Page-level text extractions
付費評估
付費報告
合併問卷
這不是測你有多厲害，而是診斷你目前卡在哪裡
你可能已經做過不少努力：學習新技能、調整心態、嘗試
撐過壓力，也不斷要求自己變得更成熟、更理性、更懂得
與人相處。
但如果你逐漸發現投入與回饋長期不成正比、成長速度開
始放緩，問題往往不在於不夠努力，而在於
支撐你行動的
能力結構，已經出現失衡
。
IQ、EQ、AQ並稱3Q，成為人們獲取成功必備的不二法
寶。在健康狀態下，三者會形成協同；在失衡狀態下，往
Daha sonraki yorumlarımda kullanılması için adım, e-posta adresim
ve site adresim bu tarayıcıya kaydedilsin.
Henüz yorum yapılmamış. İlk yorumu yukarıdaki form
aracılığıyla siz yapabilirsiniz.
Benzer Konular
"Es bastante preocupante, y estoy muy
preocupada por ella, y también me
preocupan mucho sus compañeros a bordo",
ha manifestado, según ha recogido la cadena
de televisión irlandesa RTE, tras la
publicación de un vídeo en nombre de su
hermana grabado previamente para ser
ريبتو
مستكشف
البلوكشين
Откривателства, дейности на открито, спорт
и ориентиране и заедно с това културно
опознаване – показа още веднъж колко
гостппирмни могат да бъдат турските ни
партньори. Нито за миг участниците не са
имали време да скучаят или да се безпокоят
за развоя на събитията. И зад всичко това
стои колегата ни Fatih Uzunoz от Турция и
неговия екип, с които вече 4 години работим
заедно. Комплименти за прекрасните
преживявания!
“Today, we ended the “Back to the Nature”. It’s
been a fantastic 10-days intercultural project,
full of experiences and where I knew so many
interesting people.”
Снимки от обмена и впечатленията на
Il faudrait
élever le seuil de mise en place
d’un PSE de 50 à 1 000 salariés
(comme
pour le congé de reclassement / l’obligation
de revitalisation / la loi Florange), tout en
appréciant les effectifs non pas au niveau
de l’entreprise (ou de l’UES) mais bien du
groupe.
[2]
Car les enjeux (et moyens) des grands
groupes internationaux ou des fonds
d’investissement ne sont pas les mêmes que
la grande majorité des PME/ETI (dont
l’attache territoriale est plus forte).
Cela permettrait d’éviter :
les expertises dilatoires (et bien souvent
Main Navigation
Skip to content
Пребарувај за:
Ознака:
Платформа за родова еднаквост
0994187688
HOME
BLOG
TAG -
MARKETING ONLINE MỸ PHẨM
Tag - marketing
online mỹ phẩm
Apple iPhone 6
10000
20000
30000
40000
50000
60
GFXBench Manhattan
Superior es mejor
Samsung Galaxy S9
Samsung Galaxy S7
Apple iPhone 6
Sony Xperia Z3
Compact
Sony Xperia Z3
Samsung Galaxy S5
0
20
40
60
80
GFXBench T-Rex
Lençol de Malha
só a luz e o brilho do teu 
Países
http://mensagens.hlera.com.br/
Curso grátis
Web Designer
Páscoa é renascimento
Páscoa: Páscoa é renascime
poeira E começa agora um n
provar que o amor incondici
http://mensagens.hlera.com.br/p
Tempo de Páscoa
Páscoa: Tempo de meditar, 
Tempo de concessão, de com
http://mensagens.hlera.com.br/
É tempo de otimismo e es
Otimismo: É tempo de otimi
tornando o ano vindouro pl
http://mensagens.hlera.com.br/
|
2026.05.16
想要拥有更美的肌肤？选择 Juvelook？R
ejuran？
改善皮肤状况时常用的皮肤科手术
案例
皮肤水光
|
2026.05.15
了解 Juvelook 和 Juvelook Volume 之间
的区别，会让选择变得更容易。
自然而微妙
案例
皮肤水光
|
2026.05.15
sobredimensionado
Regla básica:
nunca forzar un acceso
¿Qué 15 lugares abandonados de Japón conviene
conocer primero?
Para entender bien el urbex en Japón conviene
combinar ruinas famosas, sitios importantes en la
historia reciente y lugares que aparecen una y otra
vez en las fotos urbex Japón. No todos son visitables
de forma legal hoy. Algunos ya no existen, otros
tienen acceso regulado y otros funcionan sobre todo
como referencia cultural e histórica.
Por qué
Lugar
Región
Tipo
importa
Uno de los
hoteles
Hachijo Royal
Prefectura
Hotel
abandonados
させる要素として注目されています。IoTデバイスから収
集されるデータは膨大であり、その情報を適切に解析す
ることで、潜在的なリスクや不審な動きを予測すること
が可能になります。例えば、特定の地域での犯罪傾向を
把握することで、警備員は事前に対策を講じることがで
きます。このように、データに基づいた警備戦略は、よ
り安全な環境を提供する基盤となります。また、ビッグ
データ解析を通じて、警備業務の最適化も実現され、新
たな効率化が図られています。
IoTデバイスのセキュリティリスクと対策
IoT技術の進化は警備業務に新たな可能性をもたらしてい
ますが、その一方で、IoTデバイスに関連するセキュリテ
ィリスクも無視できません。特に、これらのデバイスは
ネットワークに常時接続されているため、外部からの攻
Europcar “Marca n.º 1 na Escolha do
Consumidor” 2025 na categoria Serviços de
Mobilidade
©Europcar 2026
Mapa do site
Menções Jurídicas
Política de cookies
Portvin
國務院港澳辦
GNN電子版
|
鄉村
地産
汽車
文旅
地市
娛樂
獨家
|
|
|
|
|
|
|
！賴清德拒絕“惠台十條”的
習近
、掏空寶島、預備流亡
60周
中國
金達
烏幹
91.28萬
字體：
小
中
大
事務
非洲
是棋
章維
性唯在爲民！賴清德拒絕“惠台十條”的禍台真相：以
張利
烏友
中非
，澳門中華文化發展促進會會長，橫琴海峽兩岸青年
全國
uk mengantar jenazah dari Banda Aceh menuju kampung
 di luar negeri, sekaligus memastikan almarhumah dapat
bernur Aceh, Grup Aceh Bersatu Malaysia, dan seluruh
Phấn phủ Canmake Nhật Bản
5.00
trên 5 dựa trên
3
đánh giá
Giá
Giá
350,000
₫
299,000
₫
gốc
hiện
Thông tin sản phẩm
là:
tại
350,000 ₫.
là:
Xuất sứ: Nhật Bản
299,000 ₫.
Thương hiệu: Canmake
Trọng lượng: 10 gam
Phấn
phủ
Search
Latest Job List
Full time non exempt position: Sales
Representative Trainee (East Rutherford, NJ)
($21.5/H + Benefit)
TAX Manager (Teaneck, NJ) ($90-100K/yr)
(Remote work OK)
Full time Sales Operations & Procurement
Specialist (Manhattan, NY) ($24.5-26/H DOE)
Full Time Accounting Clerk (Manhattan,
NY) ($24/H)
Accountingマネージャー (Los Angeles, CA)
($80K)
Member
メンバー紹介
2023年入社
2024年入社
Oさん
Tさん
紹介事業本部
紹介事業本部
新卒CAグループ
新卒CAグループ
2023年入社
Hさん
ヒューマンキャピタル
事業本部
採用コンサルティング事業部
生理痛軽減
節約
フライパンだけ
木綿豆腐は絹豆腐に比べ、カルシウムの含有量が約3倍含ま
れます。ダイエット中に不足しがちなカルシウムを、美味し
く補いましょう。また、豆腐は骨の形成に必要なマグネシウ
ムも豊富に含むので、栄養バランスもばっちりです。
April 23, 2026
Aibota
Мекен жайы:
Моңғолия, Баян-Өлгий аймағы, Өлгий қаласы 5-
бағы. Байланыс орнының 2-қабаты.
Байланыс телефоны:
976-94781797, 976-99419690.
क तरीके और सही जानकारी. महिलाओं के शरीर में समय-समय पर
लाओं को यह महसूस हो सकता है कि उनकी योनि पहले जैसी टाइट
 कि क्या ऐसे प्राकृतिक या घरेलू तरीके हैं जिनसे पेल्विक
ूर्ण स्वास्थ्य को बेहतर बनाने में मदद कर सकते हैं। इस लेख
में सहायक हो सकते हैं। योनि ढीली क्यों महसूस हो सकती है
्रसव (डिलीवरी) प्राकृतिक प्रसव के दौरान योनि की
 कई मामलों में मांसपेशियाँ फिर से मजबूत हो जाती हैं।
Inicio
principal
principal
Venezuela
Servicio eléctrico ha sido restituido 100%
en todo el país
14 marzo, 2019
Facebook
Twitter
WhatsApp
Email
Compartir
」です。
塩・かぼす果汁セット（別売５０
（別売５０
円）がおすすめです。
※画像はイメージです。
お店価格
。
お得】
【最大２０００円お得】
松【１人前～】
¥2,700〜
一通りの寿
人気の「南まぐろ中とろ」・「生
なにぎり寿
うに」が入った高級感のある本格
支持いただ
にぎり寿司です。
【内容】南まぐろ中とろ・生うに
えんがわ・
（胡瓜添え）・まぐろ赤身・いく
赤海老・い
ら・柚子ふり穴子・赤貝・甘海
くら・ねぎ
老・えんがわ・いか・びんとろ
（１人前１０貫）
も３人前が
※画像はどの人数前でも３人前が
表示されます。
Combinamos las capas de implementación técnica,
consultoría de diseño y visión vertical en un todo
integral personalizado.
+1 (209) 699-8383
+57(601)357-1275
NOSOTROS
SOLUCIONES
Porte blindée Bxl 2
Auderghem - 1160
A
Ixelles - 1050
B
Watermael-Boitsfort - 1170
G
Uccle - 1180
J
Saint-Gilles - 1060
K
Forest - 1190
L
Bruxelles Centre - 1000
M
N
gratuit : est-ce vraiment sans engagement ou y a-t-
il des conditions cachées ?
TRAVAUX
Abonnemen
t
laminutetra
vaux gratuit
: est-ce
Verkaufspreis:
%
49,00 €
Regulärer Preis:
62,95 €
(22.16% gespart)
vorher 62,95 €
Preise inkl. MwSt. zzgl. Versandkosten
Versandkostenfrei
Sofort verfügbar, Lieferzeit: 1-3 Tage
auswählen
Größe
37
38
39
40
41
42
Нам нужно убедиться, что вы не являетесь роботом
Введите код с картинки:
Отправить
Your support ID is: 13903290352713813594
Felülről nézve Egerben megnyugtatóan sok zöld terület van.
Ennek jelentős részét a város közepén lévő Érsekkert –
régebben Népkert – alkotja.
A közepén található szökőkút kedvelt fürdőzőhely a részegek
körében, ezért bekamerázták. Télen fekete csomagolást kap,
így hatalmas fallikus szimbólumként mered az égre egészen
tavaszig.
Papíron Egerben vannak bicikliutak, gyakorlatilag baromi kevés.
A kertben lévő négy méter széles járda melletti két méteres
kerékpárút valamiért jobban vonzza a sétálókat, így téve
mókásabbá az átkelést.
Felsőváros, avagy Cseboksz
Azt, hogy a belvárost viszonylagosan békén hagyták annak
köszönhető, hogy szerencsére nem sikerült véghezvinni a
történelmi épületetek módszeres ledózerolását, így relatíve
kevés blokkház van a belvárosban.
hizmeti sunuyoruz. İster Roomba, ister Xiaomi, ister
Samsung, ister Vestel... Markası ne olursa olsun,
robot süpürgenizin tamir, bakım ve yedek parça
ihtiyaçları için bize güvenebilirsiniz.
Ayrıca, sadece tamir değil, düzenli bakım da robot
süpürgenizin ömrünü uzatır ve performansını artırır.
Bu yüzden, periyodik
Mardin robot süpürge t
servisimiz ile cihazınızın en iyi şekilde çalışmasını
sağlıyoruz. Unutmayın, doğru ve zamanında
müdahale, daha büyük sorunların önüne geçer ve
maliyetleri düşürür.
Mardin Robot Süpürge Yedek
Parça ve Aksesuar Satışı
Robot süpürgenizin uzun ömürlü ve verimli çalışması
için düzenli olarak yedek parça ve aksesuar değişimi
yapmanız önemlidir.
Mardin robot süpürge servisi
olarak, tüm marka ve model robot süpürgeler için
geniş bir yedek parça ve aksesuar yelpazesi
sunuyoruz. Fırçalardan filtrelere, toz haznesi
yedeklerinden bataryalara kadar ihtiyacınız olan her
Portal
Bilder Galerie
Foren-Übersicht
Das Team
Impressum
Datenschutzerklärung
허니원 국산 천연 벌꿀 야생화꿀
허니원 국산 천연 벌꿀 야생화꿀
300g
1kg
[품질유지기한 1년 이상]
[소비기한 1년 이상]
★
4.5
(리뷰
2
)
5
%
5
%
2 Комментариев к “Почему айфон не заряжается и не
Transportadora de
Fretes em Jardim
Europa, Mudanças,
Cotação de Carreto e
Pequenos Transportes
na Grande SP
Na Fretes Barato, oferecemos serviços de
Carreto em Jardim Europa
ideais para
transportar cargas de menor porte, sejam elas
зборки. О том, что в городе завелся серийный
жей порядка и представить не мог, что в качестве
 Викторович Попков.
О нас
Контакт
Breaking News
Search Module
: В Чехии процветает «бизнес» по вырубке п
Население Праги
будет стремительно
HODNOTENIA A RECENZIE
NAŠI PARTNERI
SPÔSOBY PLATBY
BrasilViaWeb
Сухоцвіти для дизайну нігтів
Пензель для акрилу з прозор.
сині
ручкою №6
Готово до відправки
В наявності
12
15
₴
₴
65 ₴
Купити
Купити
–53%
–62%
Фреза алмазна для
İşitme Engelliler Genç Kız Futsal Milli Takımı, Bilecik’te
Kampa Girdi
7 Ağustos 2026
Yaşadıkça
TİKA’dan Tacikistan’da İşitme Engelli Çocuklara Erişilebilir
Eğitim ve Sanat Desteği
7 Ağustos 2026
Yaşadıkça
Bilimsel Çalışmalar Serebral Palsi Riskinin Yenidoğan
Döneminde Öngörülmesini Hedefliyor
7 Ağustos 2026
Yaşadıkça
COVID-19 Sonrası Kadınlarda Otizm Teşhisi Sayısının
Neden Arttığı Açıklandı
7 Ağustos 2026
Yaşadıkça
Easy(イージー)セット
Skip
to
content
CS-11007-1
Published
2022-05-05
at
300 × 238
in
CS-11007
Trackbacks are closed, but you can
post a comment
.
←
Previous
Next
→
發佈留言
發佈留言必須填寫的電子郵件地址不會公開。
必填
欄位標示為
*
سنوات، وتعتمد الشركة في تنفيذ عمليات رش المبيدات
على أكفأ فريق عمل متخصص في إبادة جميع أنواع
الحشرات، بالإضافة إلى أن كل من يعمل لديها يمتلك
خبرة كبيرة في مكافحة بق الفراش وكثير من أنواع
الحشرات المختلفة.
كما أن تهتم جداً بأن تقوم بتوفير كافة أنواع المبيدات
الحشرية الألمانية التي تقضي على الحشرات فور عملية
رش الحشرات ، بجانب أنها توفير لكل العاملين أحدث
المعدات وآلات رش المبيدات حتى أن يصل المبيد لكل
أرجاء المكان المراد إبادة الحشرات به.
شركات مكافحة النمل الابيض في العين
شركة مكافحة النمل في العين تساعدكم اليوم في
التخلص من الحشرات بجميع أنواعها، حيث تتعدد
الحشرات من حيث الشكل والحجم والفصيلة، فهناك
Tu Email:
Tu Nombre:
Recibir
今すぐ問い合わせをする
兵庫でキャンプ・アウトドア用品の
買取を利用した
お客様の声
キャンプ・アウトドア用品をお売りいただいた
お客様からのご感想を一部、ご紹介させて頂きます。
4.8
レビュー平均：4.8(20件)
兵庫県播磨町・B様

Exercise requirements
From the start of the data to the line that holds "preocupada por ella, y también me", retype each line exactly, with both ends included.

Reply to the task
付費評估
付費報告
合併問卷
這不是測你有多厲害，而是診斷你目前卡在哪裡
你可能已經做過不少努力：學習新技能、調整心態、嘗試
撐過壓力，也不斷要求自己變得更成熟、更理性、更懂得
與人相處。
但如果你逐漸發現投入與回饋長期不成正比、成長速度開
始放緩，問題往往不在於不夠努力，而在於
支撐你行動的
能力結構，已經出現失衡
。
IQ、EQ、AQ並稱3Q，成為人們獲取成功必備的不二法
寶。在健康狀態下，三者會形成協同；在失衡狀態下，往
Daha sonraki yorumlarımda kullanılması için adım, e-posta adresim
ve site adresim bu tarayıcıya kaydedilsin.
Henüz yorum yapılmamış. İlk yorumu yukarıdaki form
aracılığıyla siz yapabilirsiniz.
Benzer Konular
"Es bastante preocupante, y estoy muy
preocupada por ella, y también me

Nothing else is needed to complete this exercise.